• _EXERCISE BRIEF_: In the listing below, write out the stretch from the line containing "Document page, 1654x931 pixels." through the line containing "picture [714, 60, 1460, 880]" as a Markdown table with the columns No. and Line, leaving out blank lines.

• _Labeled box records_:
==============================

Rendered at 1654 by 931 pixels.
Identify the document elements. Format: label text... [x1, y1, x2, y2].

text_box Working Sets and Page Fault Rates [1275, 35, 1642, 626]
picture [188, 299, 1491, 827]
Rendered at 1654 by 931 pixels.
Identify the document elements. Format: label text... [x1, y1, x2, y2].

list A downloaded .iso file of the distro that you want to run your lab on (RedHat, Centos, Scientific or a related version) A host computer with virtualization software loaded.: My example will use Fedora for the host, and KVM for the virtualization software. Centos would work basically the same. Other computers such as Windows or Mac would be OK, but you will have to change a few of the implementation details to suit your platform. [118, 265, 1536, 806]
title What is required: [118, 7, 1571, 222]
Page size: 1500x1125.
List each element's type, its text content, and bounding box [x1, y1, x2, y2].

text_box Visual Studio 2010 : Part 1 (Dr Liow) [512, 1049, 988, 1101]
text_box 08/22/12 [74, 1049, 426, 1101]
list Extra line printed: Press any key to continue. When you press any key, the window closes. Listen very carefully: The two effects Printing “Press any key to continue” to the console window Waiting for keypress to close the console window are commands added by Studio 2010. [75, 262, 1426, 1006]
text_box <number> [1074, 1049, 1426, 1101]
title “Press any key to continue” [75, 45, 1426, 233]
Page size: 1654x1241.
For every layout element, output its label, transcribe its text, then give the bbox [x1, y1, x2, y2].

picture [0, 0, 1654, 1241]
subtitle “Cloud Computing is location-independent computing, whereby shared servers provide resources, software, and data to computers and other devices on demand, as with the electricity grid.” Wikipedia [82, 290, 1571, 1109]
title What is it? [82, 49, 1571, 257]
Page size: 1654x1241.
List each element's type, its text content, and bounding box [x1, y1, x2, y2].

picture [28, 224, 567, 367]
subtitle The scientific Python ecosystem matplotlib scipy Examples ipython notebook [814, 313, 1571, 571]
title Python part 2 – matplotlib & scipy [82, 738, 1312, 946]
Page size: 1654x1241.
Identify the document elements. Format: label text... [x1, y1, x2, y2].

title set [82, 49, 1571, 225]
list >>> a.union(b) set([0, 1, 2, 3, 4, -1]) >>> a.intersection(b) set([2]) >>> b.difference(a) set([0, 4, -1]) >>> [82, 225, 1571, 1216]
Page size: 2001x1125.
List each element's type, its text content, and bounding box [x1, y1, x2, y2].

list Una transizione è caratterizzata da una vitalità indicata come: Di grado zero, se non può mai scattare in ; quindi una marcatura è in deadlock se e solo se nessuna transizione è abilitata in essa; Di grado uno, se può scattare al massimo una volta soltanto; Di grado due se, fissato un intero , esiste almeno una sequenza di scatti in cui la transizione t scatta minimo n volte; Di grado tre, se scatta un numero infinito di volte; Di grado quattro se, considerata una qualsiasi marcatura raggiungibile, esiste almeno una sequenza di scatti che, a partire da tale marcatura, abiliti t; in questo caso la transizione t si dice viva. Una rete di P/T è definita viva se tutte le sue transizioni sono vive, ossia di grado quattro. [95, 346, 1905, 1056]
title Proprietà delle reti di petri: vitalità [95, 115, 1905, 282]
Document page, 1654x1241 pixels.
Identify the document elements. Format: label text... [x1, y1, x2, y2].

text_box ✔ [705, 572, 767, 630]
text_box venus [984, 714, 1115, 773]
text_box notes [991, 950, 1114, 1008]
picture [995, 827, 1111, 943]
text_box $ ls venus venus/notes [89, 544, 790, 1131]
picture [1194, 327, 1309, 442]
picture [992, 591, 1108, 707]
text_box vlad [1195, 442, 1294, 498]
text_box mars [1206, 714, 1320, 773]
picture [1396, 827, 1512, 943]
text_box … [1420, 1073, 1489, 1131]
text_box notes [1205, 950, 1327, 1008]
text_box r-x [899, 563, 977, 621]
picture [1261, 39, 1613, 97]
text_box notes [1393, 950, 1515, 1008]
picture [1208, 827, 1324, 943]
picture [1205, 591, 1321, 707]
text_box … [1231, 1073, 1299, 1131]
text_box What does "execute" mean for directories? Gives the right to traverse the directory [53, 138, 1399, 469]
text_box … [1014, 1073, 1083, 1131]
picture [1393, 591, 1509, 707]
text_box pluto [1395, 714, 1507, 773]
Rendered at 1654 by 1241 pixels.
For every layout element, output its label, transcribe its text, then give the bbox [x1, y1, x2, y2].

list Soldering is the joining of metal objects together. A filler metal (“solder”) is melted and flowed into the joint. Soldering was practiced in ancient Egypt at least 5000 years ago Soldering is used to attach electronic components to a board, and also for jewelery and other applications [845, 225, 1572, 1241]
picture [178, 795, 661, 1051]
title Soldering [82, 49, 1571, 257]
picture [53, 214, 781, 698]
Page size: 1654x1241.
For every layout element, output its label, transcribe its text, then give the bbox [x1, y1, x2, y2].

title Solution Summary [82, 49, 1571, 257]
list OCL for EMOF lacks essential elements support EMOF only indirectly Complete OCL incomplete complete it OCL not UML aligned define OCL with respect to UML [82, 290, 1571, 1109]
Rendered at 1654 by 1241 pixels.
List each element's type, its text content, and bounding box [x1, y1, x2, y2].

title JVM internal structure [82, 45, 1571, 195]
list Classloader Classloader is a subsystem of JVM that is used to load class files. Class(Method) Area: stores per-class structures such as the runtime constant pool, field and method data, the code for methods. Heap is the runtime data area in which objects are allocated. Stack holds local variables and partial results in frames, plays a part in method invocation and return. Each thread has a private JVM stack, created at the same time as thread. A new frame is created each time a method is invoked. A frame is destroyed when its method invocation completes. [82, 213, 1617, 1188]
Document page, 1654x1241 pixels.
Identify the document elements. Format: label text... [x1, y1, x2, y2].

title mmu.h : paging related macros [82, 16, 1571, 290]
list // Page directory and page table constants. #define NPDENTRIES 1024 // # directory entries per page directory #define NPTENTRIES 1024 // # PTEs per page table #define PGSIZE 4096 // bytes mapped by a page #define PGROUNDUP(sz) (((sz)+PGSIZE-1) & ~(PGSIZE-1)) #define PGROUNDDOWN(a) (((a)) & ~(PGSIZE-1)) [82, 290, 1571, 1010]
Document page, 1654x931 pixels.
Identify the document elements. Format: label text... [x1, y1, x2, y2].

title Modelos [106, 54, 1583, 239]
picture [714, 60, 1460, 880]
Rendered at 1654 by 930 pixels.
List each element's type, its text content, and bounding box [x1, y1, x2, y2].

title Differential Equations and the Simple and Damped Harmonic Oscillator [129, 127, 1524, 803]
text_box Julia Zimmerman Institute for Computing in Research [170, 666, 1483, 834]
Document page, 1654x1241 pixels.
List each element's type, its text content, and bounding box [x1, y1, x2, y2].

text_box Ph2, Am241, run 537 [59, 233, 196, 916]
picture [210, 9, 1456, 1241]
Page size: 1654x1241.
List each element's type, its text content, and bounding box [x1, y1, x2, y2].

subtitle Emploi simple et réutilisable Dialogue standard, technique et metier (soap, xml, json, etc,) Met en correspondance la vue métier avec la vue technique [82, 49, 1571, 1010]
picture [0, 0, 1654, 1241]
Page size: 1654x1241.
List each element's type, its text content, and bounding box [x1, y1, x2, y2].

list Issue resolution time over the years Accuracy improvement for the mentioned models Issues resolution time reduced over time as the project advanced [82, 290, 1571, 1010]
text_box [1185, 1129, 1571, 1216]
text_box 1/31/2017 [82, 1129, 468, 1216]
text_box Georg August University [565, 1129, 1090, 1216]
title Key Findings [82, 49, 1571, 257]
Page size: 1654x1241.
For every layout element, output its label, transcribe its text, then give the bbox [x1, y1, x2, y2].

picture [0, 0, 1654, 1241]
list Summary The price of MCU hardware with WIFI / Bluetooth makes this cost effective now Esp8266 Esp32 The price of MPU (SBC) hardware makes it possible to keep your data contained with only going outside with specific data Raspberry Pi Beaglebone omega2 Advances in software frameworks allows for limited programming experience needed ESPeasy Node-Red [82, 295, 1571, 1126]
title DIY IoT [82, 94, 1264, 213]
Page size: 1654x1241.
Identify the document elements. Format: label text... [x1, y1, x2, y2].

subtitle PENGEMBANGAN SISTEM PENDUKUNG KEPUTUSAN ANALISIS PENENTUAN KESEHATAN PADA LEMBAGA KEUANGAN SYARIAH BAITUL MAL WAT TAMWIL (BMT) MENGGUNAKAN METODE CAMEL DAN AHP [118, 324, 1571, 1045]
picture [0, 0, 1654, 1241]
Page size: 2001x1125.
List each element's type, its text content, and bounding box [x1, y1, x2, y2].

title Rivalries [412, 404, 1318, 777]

==============================

• _EXERCISE SOLUTION_:
| No. | Line |
|---|---|
| 1 | Document page, 1654x931 pixels. |
| 2 | Identify the document elements. Format: label text... [x1, y1, x2, y2]. |
| 3 | title Modelos [106, 54, 1583, 239] |
| 4 | picture [714, 60, 1460, 880] |